Cosmin's grandmother lives in a little village called Unimat in Transylvania, her kitchen is in a separate building to the main house and everything is cooked on a tiny wood burning stove. They grow their own crops, make their own palinca (plum moonshine), and fatten up pigs and chickens for the chop. I love Cosmin’s gran, she force feeds you with the biggest smile on her face but you can’t begrudge her because she’s an excellent cook; and she’ll tell you that …in fact she’ll tell you that she’s the best cook in the whole of Romania.
Clockwise from top left Cosmin’s mother, grandfather, grandmother, father, Cosmin and his sister outside his grandparent’s kitchen.
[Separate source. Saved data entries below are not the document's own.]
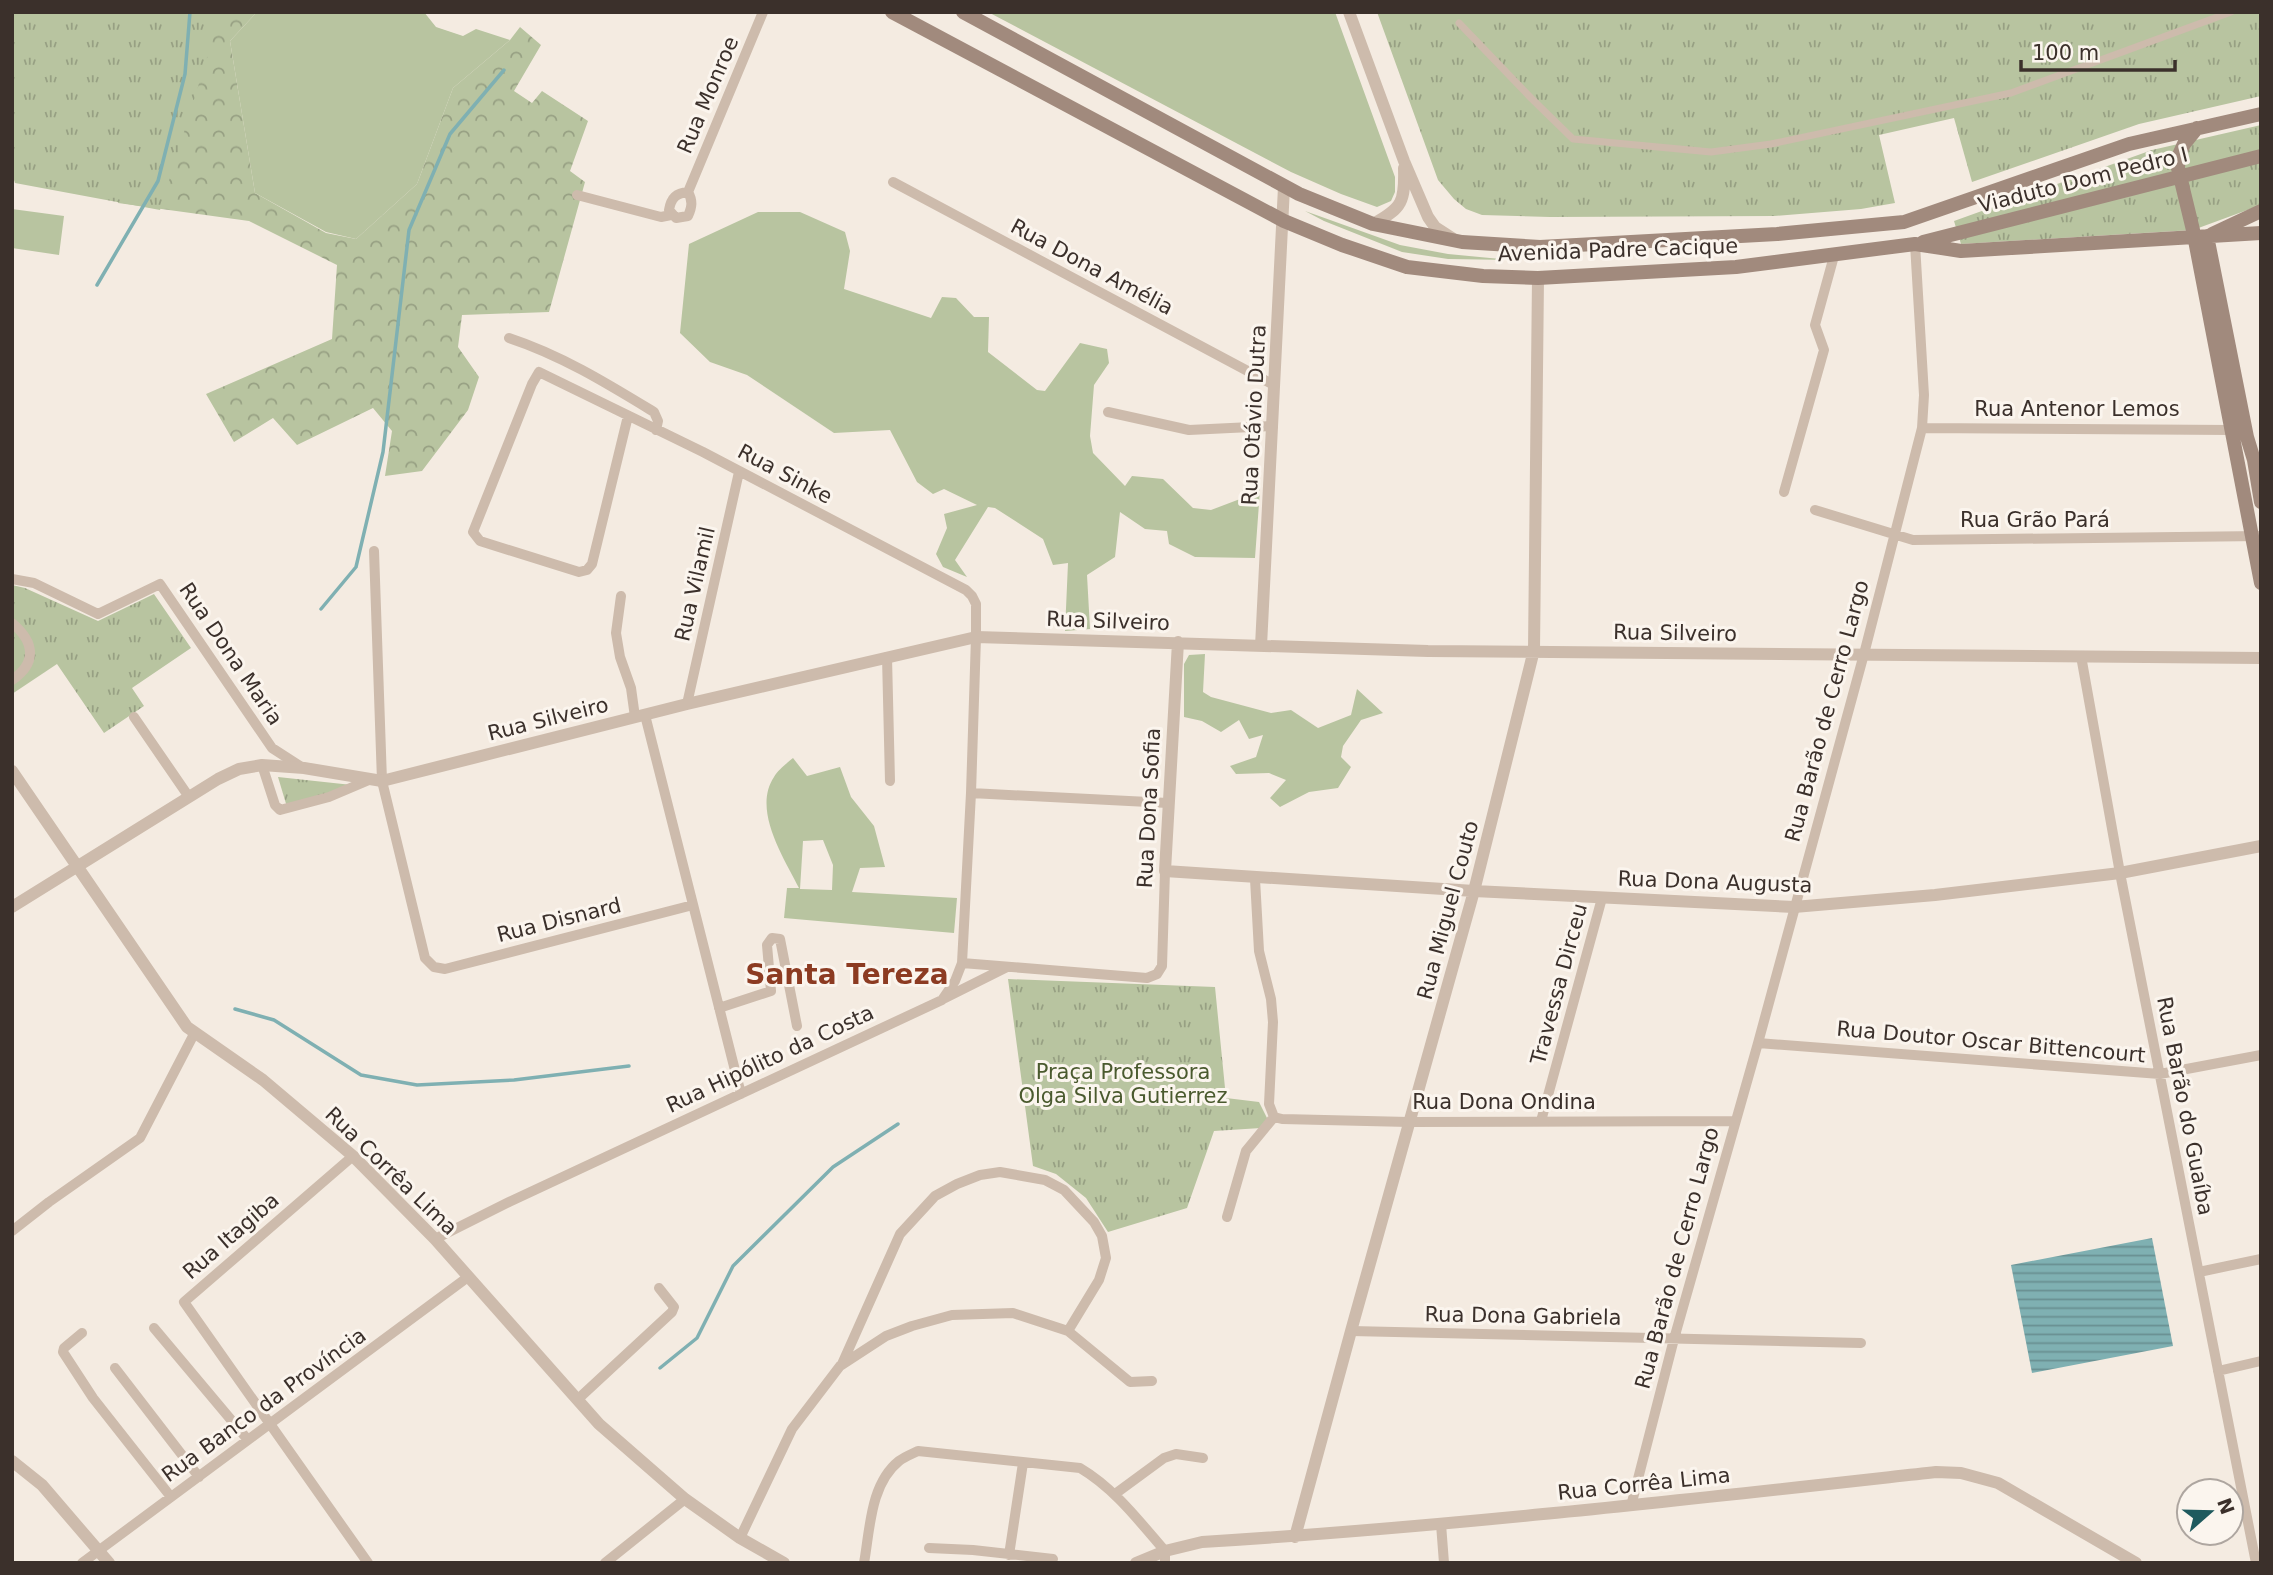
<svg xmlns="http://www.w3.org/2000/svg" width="2273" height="1575" viewBox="0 0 2273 1575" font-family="'DejaVu Sans',sans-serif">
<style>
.green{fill:#b8c4a0;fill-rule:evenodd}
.forest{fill:url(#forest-crowns)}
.park{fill:url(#park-tufts)}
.water{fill:url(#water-rules)}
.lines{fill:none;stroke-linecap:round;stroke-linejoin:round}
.stream{stroke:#7fb0b2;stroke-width:3.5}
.pedestrian{stroke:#cdbbac;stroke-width:7}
.minor{stroke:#cdbbac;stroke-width:10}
.tertiary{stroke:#cdbbac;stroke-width:12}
.secondary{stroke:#a18a7d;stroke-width:14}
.labels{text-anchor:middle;stroke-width:6;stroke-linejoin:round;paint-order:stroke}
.street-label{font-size:21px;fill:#3b302b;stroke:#fbf5ee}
.park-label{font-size:21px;fill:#4a5a2e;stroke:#fbf5ee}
.district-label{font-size:28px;font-weight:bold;fill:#8c3b22;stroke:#fbf5ee}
</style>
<defs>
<pattern id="forest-crowns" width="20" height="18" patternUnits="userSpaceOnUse" patternTransform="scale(1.75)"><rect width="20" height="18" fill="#b8c4a0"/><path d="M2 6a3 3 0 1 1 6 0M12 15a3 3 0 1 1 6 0" fill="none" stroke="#97a083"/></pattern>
<pattern id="park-tufts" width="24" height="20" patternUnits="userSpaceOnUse" patternTransform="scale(1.75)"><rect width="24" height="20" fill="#b8c4a0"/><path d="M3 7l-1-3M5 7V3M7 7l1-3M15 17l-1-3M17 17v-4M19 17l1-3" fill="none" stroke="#97a083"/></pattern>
<pattern id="water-rules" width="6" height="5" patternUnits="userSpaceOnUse" patternTransform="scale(1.75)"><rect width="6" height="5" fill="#7fb0b2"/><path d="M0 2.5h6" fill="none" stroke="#699091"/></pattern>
</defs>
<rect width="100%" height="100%" fill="#f4ebe1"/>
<path class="green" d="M257,12h167l12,15 27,9 13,-7 34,11 -57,48 -36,96 -61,55 -30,-7 -71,-39 -25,-152z
M988,12h347l60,165v15l-4,9 -14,6 -36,-13 -50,-22z
M12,209l52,7 -5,39 -47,-7z
M1305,211l95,34 48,9 63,6 -63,-1 -46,-7 -78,-31z
M758,212h42l45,20 5,19 -6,38 87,29 11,-21 14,1 18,19h15l-1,35 49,38 8,1 35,-48 27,6 2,14 -15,22 -4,51 3,17 32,33 7,-10 31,3 30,29 18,2 29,-11 5,-16 11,-1 4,8 -5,68 -60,-1 -26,-13 -2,-13 -22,-2 -25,-17 -5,45 -28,18 3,54 -25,2 3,-68 -15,2 -10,-26 -48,-31 -7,-1 -33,53 12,17 -24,-10 -7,-13 11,-26 -3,-14 33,-9 -33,-16 -11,5 -16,-12 -27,-52 -56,3 -87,-58 -37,-13 -30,-29 9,-89z
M1205,654l-2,38 8,5 60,16 20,-3 27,18 33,-13 6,-26 26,24 -22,7 -18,26 -2,11 10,10 -13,21 -29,4 -29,15 -10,-9 16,-18 -17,-7 -33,1 -6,-8 26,-9 7,-22 -14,4 -10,-19 -18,12 -19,-11 -18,-4v-53l5,-9z
M793,758l14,18 33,-9 11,30 23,29 11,41 -25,1 -8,24 105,6 -3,35 -170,-15 3,-30h12c-15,-30 -47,-78 -25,-111 4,-7 13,-14 19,-19zM823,840l10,25 -1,25 -32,-1 3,-48z"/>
<path class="forest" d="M118,12h139l-27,29 25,152 71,40 30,6 61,-55 36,-96 57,-48 10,-13 21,18 -27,46 18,12 10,-12 46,30 -18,50 15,11 -36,130 -87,3 -4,32 21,30 -11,33 -46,61 -37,5 7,-45 -19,-23 -76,37 -24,-27 -39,24 -28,-48 126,-55 5,-74 -88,-44 -131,-18 37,-98z"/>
<path class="park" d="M12,12h209l-61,198 -145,-27 -3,-9z
M1377,12h884v84l-122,28 -167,58 -18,-64 -75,17 16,68 -34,6 -87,7 -224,1 -68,-2 -16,-6 -12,-10 -16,-19z
M2261,125v80l-68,25 -232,14 -7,-23 198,-71z
M12,585l13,3 73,33 56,-27 37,54 -59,40 12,18 -40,27 -47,-69 -45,30z
M278,777l74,8 -65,22z
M1008,979l207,8 11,111 33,4 9,18 -7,8 -47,3 -27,77 -79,24 -22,-34 -30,-24 -23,-8z"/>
<path class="water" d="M2152,1238l21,108 -141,27 -21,-108z"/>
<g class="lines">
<path class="stream" d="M97,285l61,-104 27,-107 5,-62
M321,609l35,-42 27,-115 26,-222 41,-96 54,-64
M235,1009l39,11 87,55 56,10 97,-5 115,-14
M660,1368l37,-30 36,-72 100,-99 65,-43"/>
<path class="pedestrian" d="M1459,23l72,75 42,41 138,13 60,-8 240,-51 220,-81"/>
<path class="minor" d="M893,182l381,203
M688,192c-12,1 -17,6 -19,18l7,8 12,-2c4,-9 5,-15 0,-24l75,-180
M577,195l84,22 10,-2
M509,338c52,17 99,46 145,74l4,9 -2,9
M1108,412l81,18 84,-4
M1922,428l310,2
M1784,492l40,-142 -9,-25 19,-69
M1815,510l98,30 348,-4
M374,551l8,230 43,177 9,9 11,2 248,-64
M12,579l22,4 64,31 62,-30 112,164 31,20
M621,596l-5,37 4,24 11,31 4,29
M12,623c23,19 25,40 0,57
M2081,656l39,217 136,690
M887,657l3,124
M687,704l52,-232
M645,715l96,379
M134,717l55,80
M262,765l13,40 5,5 49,-13 40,-17
M971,793l197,10
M1255,879l4,72 12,48 2,23 -4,82 5,13
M962,963l185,15 10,-4 5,-8 3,-95
M945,998l62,-31
M719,1008l52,-17 -4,-46 5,-7 8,1 17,87
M1758,1043l402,31 101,-19
M1274,1117l8,2 127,3 326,-1
M1541,1121l61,-223
M353,1156l-169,146 184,261
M1227,1217l19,-66 28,-34
M12,1231l37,-29 91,-64 54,-104
M435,1239l74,-37 433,-202 13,-19 7,-18 9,-170 5,-156v-33l-4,-8 -6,-6 -263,-138 -164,-80 -7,12 -59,148 7,9 99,31 8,-2 5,-6 36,-148
M2199,1272l62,-13
M154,1328l94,112
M1351,1331l510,12
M82,1333l-18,15 -1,4 30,46 78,99
M842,1364l58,-130 35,-38 22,-12 23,-9 20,-3 45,8 19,10 30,32 8,14 4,22 -7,22 -31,51
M115,1368l84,109
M2218,1371l43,-10
M577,1400l95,-88 2,-5 -15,-19
M1115,1494l49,-36 12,-4 27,4
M1631,1506l43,-167 84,-296 106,-389 58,-226 2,-33 -9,-151
M1441,1524l3,39
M740,1538l52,-109 48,-63 46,-30 26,-10 40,-11 61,-2 55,18 62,51 22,-1
M929,1548l44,2 80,9
M1009,1555l14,-92
M82,1563l386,-286
M605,1563l80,-64
M864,1563c6,-33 6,-79 35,-102 5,-4 13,-7 19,-10l162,17c34,20 59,53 85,83v12"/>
<path class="tertiary" d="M1349,12l55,149 24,56 7,10 17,11
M1373,224c30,-16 32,-23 31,-56
M1178,642l-13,229 309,20 320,16 141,-12 185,-22 141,-27
M1261,646l23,-459
M12,771l175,256 76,53 90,76 82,83 164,185 86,75 55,39 44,25
M12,907l206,-128 21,-10 23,-4 42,3 78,13 305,-77 289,-67 452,14 833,7
M12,1461l30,24 67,78
M1295,1537l56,-206 123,-440 60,-241 4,-372
M1136,1563l29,-12 37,-9c245,-15 490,-43 734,-70l25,1 37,10 138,80"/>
<path class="secondary" d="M892,12l392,209 58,24 65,22 76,9 55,2 198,-11 179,-23 46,7 300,-18
M963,12l336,182 74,30 89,18 78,5 237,-13 127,-12 225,-78 132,-30
M2197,128l-13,16 -5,11 -1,13 15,62 68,353
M2212,234l49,-23
M2207,236l40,201 7,23 7,42
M1923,242l338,-86"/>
</g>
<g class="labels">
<g class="street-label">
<text transform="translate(708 95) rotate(-67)" y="7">Rua Monroe</text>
<text transform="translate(2083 180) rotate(-14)" y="7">Viaduto Dom Pedro I</text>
<text transform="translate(1618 250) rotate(-2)" y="7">Avenida Padre Cacique</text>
<text transform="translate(1092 267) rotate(28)" y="7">Rua Dona Amélia</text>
<text x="2077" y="416">Rua Antenor Lemos</text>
<text transform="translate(1254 415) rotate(-87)" y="7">Rua Otávio Dutra</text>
<text transform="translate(785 474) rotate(28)" y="7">Rua Sinke</text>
<text x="2035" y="527">Rua Grão Pará</text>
<text transform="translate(695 584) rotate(-77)" y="7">Rua Vilamil</text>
<text transform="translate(1108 621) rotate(2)" y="7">Rua Silveiro</text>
<text transform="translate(1675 633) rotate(1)" y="7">Rua Silveiro</text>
<text transform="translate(231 654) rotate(56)" y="7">Rua Dona Maria</text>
<text transform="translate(1827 711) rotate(-75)" y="7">Rua Barão de Cerro Largo</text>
<text transform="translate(548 719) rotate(-14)" y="7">Rua Silveiro</text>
<text transform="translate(1149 808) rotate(-87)" y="7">Rua Dona Sofia</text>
<text transform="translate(1715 882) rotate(2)" y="7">Rua Dona Augusta</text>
<text transform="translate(1448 910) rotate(-75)" y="7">Rua Miguel Couto</text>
<text transform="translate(559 920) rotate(-14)" y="7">Rua Disnard</text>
<text transform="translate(1559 984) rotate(-75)" y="7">Travessa Dirceu</text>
<text transform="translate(1991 1042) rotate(5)" y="7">Rua Doutor Oscar Bittencourt</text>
<text transform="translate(770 1059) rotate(-25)" y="7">Rua Hipólito da Costa</text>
<text x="1504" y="1109">Rua Dona Ondina</text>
<text transform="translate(2185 1106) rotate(79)" y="7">Rua Barão do Guaíba</text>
<text transform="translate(391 1171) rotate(44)" y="7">Rua Corrêa Lima</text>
<text transform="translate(231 1236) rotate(-41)" y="7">Rua Itagiba</text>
<text transform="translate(1677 1258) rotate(-75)" y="7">Rua Barão de Cerro Largo</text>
<text transform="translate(1523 1316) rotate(1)" y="7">Rua Dona Gabriela</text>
<text transform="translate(264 1405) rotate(-36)" y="7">Rua Banco da Província</text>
<text transform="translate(1644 1484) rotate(-6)" y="7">Rua Corrêa Lima</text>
</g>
<g class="park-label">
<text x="1123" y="1079">Praça Professora<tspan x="1123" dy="24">Olga Silva Gutierrez</tspan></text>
</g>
<g class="district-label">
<text x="847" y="984">Santa Tereza</text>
</g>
</g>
<rect width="2273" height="1575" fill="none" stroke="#3b302b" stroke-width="28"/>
<g transform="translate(2210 1512) rotate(70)"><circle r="33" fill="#fbf5ee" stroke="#aea6a0" stroke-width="2"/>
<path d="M0-5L12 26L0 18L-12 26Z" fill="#1f5a5e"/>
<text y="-10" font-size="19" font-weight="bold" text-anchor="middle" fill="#3b302b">N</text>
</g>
<path d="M2021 60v10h154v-10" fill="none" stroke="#3b302b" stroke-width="3.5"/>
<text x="2032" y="60" font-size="21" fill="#3b302b" stroke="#fbf5ee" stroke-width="5" paint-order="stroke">100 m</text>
</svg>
In the towns and cities kitchens are for the most part very similar to those in England, the only difference being what you can expect to find in the fridge. There will always be a vat of ciorba (a catch-all name for various soups seasoned with vinegar and sour cream); you’ll probably find a batch of sarmale (cabbage rolls stuffed with pork and rice) which a well-meaning aunt has insisted you take home so you don’t starve; hanks of salted pork; pickles galore; the biggest juiciest tomatoes in the world; cheeses and massive chunks of slanina (unrendered pork fat); As for Cosmin’s folks home in Tăşnad you’ll also find a wedding cake or three (his mami has a cake business).